In een zoveelste vertoon van politieke correctheid en ideologische verdwazing heeft Amsterdamse burgemeester Femke Halsema besloten om de grondbeginselen van onze seculiere rechtsstaat en grondwet te verraden. Ditmaal niet door de straten van Amsterdam over te geven aan krakers, drugshandelaren, of overlastgevende toeristen, maar door een beleid te omarmen dat het dragen van hoofddoeken en andere religieuze symbolen bij boa's en de brandweer goedkeurt. Een besluit dat niet alleen de principes van neutraliteit en onpartijdigheid ondermijnt, maar ook de deur wagenwijd openzet voor de sluipende invloed van politiek-religieuze doctrines binnen de publieke sector.
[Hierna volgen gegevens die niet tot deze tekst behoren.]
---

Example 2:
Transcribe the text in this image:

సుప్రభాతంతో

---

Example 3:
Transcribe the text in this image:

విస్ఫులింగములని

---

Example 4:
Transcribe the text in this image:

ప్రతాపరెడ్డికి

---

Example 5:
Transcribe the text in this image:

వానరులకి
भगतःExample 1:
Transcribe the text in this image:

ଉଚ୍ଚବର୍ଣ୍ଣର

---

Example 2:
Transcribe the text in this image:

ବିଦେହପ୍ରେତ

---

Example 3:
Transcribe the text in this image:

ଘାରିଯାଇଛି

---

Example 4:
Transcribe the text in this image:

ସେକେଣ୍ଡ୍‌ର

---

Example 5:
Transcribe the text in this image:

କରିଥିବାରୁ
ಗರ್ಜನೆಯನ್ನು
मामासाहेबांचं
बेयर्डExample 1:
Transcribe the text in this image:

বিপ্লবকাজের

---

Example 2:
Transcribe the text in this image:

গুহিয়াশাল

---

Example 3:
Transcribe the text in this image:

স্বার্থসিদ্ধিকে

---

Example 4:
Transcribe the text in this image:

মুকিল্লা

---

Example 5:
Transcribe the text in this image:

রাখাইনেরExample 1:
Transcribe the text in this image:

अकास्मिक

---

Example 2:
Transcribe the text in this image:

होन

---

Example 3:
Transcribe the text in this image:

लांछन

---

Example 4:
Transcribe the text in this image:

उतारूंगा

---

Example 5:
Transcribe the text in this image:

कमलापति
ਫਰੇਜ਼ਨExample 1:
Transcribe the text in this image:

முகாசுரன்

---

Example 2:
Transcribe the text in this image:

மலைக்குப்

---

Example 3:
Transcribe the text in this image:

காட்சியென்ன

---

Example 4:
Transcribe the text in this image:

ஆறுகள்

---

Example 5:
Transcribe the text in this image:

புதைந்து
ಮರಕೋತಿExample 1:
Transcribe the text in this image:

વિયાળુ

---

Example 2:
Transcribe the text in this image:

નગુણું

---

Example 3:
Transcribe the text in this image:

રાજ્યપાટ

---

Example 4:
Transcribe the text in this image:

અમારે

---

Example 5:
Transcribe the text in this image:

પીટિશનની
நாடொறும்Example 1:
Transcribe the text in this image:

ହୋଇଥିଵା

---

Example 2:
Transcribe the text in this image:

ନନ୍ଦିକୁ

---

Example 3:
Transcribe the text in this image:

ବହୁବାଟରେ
De deur voor het Islamisme staat wagenwijd open door het verraad van Halsema. Het is verbijsterend dat Halsema, een figuur van GroenLinks-PvdA - partijen die zich ooit hard maakten voor progressieve waarden en de emancipatie van minderheden - nu de voorhoede vormt van een beleid dat de integratie en gelijkheid in onze samenleving bedreigt. Door religieuze symbolen toe te staan bij handhavers, kiest Halsema partij voor een visie die haaks staat op de fundamentele waarden van onze seculiere samenleving. Ze kiest hier echt partij voor een totalitaire ideologie, het islamisme.
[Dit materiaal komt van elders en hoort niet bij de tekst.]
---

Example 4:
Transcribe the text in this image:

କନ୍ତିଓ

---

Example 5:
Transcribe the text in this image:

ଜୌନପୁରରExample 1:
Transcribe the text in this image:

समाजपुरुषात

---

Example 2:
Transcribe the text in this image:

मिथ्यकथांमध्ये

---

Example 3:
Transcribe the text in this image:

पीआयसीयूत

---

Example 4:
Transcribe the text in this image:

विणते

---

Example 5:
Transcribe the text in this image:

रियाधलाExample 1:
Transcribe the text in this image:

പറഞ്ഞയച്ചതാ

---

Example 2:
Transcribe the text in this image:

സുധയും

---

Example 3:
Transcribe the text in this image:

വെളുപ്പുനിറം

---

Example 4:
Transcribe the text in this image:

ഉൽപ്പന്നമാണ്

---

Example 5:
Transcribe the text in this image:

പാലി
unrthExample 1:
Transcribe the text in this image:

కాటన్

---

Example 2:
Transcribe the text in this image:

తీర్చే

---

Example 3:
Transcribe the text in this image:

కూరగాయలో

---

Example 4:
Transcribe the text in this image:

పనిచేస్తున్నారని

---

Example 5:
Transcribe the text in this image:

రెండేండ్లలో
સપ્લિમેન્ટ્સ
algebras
Dilan Yesilgöz, demissionair minister van Justitie en Veiligheid, heeft terecht opgemerkt in
de Telegraaf dat neutraliteit bij handhavers essentieel is. De boa vertegenwoordigt de Nederlandse overheid en moet uitstralen dat hij of zij dit onpartijdig en zonder enige vorm van persoonlijke of religieuze voorkeur doet. Halsema's besluit negeert deze noodzaak en zet daarmee niet alleen de veiligheid van onze samenleving op het spel, maar ook het vertrouwen in onze handhavers.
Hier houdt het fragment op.